It’s municipal budget season in Ontario. In response to a perceived increase in crime, several municipalities around the province are mulling significant increases to their policing budgets and hiring. For example, the Toronto Police Service wants to increase the police spending budget by 4.3 per cent (or $48.3 million) to $1.17 billion and hire 200 new officers. In Hamilton, the Police Services Board recently asked for a 6.7 per cent increase ($12 million) in its budget to help fund 18 new civilian positions and 13 new officers yearly until 2030. These proposals, and others around the province, are under review.

But are these proposed increases necessary? According to the data, crime rates in Ontario experienced a long decline beginning in the 1990s, grew recently starting in about 2015, but today still remain at historic lows.
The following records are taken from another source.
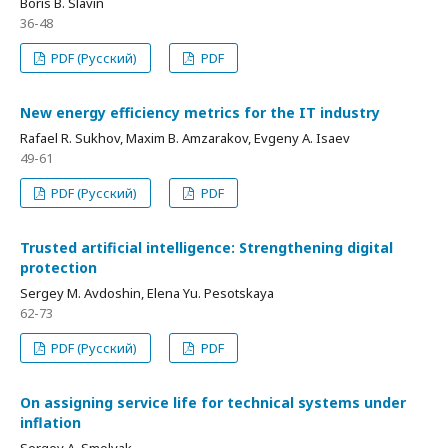
Boris В. Slavin
36-48
PDF (Русский)
PDF
New energy efficiency metrics for the IT industry
Rafael R. Sukhov, Maxim В. Amzarakov, Evgeny A. Isaev
49-61
PDF (Русский)
PDF
Trusted artificial intelligence: Strengthening digital
protection
Sergey М. Avdoshin, Elena Yu. Pesotskaya
62-73
PDF (Русский)
PDF
On assigning service life for technical systems under
inflation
At the same time, however, police staffing (adjusted for population) is also at historic lows. When crime rates began falling in the early-‘90s, the number of police officers (per 100,000 population) also dropped until the late-‘90s when the number began to increase—despite falling crime rates. Officers per 100,000 peaked in 2010 and then began to decline, with crime rates bottoming out around 2015. These trends suggest no clear link between crime rates and policing resources, but they can mask the fact that policing is ultimately local and local conditions and factors are important in shaping staffing needs.
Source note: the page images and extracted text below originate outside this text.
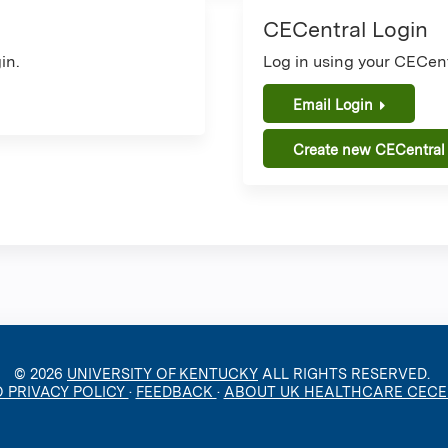
CECentral Login
in.
Log in using your CECent
Email Login
Create new CECentral
© 2026
UNIVERSITY OF KENTUCKY
ALL RIGHTS RESERVED.
O PRIVACY POLICY
·
FEEDBACK
·
ABOUT UK HEALTHCARE CEC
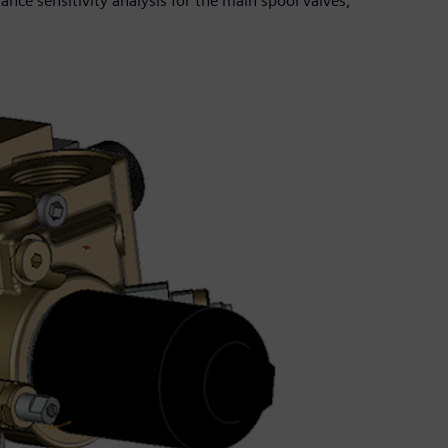
ance sensitivity analysis for the main spool valves,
Indeed, crime and police staffing levels vary greatly across Ontario’s major cities. Crime in 2021 (the latest year of available comparable data), as measured by Statistics Canada’s Crime Severity Index (CSI), which combines the number of crimes with their severity, was highest in Windsor, Thunder Bay, Brantford, Sudbury and London. Among these five municipalities, the average number of police officers was 172 per 100,000. And the average CSI score was 92 (compared to a base index value of 100 for Canada as a whole).
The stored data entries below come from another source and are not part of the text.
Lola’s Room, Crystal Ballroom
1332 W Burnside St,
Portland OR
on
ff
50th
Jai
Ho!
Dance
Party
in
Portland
By comparison, among Ontario’s five municipalities with the lowest average CSI score of 28 (Mississauga, Brampton, Oakville, Burlington and Milton), the average number of police officers was 128 per 100,000.

And of course, we can’t forget Toronto, which had 169 officers per 100,000—the fourth-highest number among Ontario’s 30 largest municipalities—and yet had a mid-ranked CSI score of 58.

This suggests that more crime is sometimes associated with more officers, but not always. Even across the five communities with the greatest crime severity, there’s a fairly wide range in staffing. Thunder Bay had 200 officers per 100,000 population followed by Windsor (188), Brampton (182), Sudbury (152) and London (139). And there’s a much greater per cent difference between the highest and lowest in terms of police staffing than for crime severity.

For example, London has 31 per cent fewer officers (per 100,000) than Thunder Bay but London’s CSI is 81 versus Thunder Bay’s 98.

So, what does this mean for police staffing in Ontario municipalities this budget season?

Basically, policing and public safety is complex. There may be extenuating factors that affect police staffing and hiring in respective municipalities. For example, Windsor is a border city and entry point into Canada, which requires more policing, while Thunder Bay has longstanding issues with high homicide rates, which absorb substantial investigative resources. One also wonders if the presence of casinos in some of these cities may necessitate more resources.

At the same time, there’s a wide range in policing numbers across communities that share similar crime severity numbers. This suggests that some police departments can do a better job of sharing best practises, which could lead to better deployment of existing resources. With crime rates at historic lows, municipalities across Ontario should carefully consider any proposed spending increases, which may or may not be warranted.